Lines from the records below that contain the word "worn" are to be copied out.
• • • • •
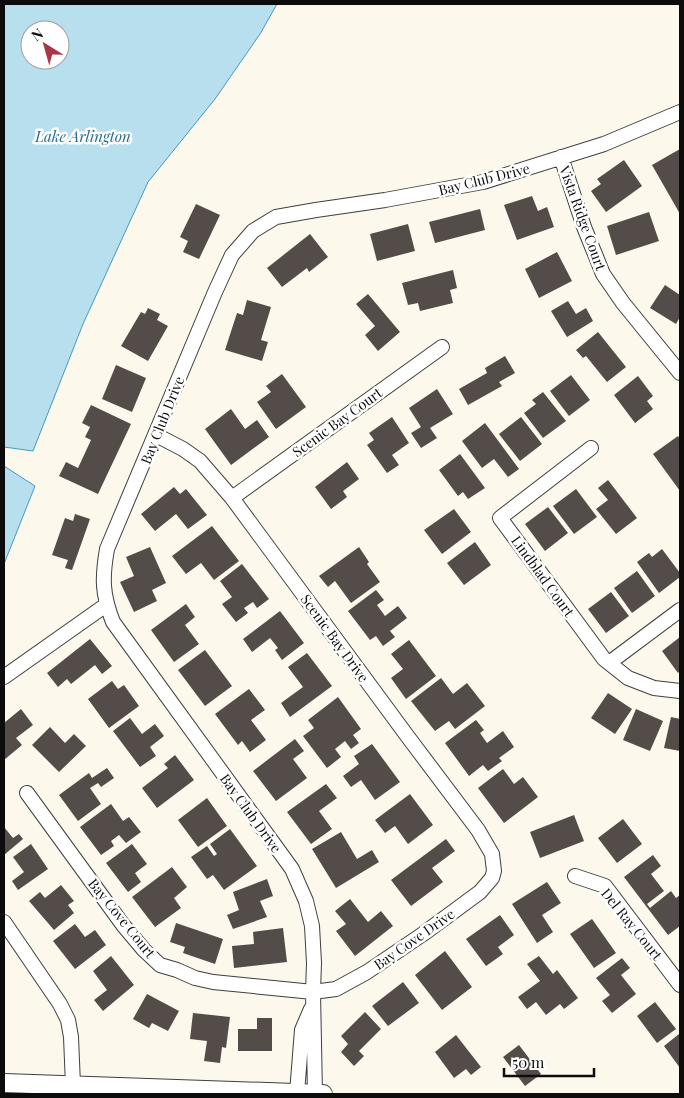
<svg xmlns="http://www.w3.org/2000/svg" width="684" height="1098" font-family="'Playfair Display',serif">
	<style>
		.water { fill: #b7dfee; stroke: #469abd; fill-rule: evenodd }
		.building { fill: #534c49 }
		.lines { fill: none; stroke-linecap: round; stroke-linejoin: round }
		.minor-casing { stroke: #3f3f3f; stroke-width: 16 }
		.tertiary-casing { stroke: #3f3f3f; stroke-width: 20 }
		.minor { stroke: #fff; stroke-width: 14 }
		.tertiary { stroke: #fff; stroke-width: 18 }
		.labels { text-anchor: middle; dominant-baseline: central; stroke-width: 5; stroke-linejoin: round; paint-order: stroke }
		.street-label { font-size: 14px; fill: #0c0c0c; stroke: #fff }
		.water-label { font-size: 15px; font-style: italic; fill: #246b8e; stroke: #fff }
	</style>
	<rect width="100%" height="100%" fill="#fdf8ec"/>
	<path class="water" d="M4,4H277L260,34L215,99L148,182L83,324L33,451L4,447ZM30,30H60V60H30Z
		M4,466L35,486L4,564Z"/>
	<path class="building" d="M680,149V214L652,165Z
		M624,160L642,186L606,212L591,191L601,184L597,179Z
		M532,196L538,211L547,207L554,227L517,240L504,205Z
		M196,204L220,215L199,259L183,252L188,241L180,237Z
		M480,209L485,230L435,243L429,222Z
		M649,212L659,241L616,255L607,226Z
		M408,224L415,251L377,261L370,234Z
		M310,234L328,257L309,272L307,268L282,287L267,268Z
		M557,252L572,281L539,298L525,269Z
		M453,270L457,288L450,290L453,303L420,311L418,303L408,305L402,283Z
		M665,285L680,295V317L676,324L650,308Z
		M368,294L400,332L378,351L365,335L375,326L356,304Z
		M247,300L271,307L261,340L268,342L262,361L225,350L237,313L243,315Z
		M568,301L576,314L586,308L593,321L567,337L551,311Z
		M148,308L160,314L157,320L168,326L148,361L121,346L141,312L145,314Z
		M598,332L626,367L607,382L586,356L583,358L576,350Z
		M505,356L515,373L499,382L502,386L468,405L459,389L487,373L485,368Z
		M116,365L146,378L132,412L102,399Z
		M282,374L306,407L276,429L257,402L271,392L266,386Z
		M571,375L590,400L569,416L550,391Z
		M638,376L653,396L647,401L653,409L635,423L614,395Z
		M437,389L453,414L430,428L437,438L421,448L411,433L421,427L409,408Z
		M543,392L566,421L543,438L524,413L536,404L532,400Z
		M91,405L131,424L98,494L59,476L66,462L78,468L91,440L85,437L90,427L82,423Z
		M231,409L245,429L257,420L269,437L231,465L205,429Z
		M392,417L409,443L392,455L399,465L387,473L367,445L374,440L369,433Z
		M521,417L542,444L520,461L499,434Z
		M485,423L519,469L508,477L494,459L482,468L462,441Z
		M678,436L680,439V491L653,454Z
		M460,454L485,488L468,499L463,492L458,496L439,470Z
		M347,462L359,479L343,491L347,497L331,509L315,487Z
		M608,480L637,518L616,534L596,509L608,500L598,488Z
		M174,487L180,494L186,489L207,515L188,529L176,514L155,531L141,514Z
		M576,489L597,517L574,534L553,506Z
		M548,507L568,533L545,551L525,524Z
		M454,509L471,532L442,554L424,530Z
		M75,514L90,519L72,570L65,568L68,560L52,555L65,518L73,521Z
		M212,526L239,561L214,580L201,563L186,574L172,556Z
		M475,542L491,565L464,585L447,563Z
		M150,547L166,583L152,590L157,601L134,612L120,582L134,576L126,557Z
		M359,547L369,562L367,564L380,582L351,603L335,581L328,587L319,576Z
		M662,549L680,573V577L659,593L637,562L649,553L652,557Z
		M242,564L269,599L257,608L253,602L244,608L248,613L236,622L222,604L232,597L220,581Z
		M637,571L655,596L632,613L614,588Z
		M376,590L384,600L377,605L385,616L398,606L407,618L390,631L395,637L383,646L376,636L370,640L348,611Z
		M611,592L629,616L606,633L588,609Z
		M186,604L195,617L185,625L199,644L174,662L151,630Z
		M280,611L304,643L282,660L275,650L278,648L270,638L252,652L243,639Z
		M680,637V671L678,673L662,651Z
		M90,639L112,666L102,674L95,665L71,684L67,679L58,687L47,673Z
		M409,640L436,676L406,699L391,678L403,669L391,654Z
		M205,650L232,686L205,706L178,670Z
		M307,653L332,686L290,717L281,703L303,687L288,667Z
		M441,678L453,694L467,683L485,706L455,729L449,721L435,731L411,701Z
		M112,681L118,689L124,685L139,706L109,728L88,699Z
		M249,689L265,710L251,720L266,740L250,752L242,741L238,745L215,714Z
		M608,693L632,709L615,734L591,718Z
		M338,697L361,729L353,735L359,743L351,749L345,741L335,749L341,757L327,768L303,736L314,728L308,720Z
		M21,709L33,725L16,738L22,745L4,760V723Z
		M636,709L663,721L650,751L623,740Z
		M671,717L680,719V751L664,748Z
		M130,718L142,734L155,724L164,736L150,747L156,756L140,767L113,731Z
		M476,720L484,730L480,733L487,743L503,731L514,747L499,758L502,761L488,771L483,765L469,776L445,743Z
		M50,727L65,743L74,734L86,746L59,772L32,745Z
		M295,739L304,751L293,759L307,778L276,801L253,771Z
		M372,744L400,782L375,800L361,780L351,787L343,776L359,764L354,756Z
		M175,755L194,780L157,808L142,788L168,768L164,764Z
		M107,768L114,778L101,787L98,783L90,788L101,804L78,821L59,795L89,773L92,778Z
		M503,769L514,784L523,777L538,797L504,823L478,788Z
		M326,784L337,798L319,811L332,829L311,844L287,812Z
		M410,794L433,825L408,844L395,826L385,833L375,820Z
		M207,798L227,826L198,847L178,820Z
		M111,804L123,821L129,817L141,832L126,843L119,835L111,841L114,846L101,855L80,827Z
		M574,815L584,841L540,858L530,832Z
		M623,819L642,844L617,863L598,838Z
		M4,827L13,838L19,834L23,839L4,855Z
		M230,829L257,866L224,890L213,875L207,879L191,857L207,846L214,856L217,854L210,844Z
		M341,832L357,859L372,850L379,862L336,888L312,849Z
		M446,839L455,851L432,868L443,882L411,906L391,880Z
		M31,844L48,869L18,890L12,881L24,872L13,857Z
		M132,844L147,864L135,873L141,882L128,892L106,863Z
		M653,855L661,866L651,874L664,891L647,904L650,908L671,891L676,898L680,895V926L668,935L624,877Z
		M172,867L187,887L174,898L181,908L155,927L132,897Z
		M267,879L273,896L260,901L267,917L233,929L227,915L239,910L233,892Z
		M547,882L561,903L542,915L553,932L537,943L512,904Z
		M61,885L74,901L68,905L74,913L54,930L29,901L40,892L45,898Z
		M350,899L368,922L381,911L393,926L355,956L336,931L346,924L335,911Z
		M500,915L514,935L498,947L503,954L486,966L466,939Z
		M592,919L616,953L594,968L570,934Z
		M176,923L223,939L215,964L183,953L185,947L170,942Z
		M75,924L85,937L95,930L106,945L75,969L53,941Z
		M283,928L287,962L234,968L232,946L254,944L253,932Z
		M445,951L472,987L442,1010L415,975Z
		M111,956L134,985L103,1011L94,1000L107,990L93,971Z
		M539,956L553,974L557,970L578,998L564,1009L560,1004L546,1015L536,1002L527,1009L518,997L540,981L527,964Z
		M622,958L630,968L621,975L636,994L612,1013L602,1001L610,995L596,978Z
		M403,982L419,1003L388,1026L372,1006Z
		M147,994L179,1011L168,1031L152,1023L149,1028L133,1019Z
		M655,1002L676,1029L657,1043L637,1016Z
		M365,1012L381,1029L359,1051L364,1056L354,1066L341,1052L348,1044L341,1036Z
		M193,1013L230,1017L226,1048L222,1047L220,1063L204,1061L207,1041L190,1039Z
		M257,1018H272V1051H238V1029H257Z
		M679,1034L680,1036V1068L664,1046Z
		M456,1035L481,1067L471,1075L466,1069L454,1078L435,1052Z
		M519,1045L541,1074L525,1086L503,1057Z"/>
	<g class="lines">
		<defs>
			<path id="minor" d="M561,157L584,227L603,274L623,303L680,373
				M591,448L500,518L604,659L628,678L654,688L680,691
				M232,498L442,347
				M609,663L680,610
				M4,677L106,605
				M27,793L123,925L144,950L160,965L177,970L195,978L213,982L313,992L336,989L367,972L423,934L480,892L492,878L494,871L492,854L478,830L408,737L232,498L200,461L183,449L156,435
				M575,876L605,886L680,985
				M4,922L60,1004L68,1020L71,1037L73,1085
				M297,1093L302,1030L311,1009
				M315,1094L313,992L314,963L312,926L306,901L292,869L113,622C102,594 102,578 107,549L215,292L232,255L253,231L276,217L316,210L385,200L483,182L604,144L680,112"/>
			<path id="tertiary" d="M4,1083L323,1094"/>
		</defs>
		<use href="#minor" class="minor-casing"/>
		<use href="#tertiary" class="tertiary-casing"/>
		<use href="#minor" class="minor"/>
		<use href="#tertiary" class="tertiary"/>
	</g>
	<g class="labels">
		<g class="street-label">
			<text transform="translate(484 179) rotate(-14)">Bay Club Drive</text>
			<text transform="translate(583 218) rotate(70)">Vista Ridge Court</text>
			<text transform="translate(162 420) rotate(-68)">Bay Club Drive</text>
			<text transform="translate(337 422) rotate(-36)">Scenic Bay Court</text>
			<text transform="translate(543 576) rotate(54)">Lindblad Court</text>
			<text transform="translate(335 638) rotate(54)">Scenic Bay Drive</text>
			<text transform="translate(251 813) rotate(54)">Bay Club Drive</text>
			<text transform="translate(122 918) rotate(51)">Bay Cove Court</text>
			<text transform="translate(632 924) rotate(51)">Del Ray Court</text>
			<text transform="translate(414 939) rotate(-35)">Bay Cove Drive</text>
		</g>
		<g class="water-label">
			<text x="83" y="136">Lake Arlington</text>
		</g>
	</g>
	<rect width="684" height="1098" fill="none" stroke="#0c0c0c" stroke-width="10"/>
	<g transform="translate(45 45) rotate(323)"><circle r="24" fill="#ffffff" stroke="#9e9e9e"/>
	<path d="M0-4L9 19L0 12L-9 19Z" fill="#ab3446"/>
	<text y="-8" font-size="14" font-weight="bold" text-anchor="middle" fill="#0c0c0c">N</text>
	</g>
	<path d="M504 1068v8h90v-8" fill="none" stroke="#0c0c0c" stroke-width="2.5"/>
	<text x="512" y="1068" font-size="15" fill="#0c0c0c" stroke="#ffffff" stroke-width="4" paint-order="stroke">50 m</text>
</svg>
• • • • •
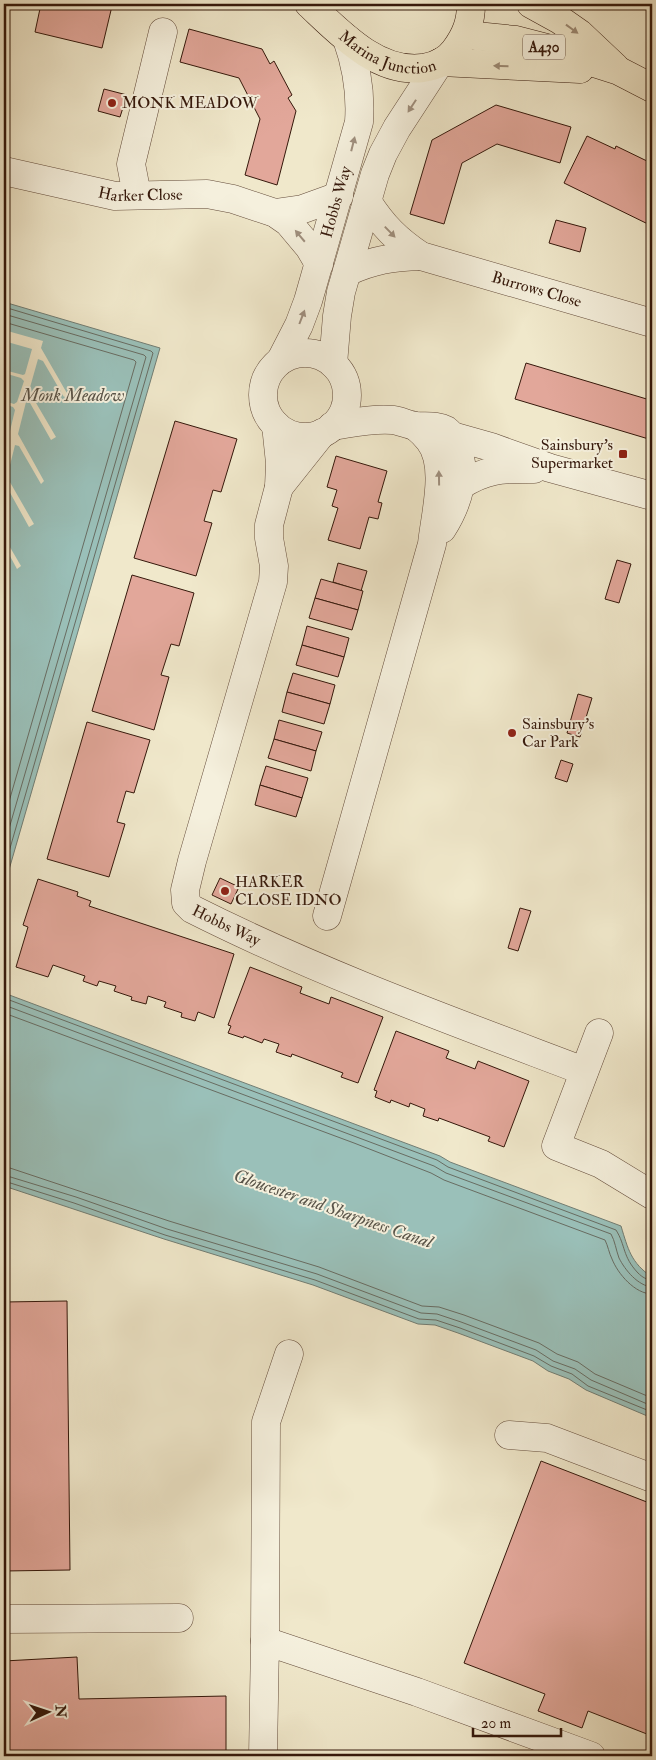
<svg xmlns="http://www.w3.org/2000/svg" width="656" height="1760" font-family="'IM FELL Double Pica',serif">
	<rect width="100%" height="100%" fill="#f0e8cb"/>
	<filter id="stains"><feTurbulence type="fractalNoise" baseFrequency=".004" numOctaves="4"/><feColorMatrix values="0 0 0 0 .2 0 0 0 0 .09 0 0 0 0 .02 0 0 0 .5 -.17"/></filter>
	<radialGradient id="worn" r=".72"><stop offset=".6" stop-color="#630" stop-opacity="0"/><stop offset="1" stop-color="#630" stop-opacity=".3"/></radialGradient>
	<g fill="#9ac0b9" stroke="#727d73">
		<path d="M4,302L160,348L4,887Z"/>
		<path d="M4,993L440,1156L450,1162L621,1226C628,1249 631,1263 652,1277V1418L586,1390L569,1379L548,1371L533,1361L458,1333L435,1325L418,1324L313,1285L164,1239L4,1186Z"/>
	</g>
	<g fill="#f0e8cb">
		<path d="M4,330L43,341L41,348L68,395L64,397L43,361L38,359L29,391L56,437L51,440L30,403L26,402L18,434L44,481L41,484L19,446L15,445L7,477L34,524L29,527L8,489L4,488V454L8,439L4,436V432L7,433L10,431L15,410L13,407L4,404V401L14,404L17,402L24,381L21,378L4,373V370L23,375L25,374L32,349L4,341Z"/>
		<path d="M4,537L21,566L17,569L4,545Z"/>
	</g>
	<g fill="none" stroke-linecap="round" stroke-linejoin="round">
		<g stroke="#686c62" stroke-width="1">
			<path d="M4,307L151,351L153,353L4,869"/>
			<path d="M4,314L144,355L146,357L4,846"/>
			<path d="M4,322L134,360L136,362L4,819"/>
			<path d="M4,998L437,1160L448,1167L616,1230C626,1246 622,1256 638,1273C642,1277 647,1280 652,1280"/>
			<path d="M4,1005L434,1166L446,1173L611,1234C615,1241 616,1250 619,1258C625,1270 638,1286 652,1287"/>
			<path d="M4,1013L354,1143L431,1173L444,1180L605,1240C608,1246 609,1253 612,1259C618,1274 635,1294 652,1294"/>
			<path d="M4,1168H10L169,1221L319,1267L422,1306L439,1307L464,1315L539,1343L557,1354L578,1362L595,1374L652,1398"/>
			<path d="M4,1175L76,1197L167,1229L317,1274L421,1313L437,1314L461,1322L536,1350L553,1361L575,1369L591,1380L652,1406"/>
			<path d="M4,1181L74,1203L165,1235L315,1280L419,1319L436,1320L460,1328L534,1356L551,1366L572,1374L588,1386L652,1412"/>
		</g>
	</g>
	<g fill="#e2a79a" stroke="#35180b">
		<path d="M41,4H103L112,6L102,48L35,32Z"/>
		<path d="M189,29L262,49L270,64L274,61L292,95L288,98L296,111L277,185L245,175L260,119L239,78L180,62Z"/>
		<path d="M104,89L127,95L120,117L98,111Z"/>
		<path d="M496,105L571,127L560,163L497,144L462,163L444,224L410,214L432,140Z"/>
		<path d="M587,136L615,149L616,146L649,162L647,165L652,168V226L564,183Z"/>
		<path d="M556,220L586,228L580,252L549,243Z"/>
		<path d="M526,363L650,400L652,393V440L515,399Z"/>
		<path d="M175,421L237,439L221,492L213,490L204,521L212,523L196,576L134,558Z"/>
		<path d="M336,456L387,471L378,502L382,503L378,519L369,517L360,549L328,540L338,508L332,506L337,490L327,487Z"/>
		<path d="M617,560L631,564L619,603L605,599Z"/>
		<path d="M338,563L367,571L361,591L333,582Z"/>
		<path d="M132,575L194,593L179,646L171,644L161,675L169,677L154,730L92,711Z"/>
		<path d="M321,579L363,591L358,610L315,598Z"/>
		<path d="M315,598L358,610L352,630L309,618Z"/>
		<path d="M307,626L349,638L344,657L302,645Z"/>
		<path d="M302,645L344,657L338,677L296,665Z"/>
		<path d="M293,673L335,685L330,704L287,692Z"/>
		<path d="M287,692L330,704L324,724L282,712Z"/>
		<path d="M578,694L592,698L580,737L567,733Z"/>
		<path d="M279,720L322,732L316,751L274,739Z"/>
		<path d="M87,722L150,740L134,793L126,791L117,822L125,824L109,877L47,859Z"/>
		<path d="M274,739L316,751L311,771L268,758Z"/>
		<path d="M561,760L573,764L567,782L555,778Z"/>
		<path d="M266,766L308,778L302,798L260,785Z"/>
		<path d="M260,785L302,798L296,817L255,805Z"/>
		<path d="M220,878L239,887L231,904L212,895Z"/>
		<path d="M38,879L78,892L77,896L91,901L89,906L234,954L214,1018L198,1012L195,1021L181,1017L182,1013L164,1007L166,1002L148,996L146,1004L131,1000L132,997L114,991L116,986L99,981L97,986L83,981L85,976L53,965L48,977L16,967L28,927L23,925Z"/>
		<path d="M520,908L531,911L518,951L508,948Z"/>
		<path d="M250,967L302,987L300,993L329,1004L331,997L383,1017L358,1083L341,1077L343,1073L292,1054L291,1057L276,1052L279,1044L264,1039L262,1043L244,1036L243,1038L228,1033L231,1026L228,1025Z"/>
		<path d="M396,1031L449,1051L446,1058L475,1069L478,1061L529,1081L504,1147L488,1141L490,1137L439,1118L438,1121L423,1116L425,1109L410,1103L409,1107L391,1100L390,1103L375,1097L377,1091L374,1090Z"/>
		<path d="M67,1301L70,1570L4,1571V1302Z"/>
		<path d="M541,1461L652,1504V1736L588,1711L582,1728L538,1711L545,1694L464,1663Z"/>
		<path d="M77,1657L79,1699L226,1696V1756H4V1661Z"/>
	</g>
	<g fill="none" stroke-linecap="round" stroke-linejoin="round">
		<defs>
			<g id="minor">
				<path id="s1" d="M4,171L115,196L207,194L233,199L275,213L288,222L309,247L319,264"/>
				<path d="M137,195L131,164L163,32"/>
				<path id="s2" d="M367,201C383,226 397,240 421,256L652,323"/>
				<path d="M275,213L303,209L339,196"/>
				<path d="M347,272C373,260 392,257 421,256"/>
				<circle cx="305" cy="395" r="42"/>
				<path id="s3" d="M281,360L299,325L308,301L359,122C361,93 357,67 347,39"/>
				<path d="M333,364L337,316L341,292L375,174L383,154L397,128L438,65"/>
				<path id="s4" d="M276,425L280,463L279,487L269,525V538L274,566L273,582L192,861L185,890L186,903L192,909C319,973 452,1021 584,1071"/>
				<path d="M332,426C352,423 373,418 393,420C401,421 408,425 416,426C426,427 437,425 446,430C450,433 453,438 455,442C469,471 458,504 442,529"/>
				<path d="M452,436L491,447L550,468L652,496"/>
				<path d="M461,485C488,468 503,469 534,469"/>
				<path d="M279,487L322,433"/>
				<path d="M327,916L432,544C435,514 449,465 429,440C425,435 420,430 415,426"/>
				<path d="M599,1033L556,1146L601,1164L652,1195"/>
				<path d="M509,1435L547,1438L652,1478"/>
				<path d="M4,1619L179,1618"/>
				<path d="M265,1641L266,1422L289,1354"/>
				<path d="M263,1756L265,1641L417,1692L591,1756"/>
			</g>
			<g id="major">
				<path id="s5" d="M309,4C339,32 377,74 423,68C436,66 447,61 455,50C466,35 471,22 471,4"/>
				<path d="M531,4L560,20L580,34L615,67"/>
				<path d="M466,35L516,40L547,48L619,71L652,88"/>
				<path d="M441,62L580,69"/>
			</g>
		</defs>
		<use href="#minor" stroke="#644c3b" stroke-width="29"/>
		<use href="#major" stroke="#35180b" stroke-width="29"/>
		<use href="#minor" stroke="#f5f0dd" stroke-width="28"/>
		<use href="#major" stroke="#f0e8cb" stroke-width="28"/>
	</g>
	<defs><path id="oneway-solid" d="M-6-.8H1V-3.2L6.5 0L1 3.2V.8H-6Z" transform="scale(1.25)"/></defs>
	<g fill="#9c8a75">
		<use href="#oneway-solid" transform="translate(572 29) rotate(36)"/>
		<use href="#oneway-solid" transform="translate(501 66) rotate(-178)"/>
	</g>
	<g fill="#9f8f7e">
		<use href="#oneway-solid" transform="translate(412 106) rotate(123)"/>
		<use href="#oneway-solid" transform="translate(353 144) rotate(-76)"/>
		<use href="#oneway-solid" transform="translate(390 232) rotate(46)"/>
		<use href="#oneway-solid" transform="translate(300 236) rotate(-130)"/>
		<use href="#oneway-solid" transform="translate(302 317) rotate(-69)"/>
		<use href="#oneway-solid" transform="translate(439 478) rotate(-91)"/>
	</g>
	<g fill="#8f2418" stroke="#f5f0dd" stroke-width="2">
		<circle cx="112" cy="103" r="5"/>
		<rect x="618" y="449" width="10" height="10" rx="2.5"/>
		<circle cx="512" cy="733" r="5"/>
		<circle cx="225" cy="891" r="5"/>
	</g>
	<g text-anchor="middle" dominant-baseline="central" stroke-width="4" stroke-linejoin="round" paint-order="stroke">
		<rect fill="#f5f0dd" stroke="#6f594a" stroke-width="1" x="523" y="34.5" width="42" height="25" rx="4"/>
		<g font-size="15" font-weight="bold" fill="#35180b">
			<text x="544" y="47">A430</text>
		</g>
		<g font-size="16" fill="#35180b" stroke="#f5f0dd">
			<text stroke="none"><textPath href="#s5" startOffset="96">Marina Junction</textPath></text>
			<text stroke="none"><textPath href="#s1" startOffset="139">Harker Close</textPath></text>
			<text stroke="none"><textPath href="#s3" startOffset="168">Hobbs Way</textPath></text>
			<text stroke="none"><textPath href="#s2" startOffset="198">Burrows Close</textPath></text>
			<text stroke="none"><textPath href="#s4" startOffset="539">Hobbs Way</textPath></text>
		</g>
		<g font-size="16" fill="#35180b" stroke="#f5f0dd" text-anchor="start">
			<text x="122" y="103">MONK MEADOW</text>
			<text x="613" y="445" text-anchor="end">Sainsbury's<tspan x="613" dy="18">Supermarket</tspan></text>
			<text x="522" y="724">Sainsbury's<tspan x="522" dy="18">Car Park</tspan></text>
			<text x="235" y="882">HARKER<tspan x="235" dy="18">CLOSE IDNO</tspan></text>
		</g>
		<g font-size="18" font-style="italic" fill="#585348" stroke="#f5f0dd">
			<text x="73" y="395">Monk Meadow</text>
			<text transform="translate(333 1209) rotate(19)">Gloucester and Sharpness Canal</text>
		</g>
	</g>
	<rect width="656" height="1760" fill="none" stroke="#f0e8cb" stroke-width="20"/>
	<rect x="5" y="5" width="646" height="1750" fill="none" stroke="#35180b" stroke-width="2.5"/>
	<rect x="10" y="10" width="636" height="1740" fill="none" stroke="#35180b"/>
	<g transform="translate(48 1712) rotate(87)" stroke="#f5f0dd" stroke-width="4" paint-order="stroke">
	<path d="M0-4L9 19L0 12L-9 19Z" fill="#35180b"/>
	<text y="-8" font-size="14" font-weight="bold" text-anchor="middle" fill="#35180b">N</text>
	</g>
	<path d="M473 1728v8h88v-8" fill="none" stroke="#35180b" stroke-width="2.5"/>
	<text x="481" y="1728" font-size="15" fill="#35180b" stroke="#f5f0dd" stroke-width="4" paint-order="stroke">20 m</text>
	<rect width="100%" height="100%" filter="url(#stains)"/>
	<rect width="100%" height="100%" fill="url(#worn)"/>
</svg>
• • • • •
— Expected output —
	<radialGradient id="worn" r=".72"><stop offset=".6" stop-color="#630" stop-opacity="0"/><stop offset="1" stop-color="#630" stop-opacity=".3"/></radialGradient>
	<rect width="100%" height="100%" fill="url(#worn)"/>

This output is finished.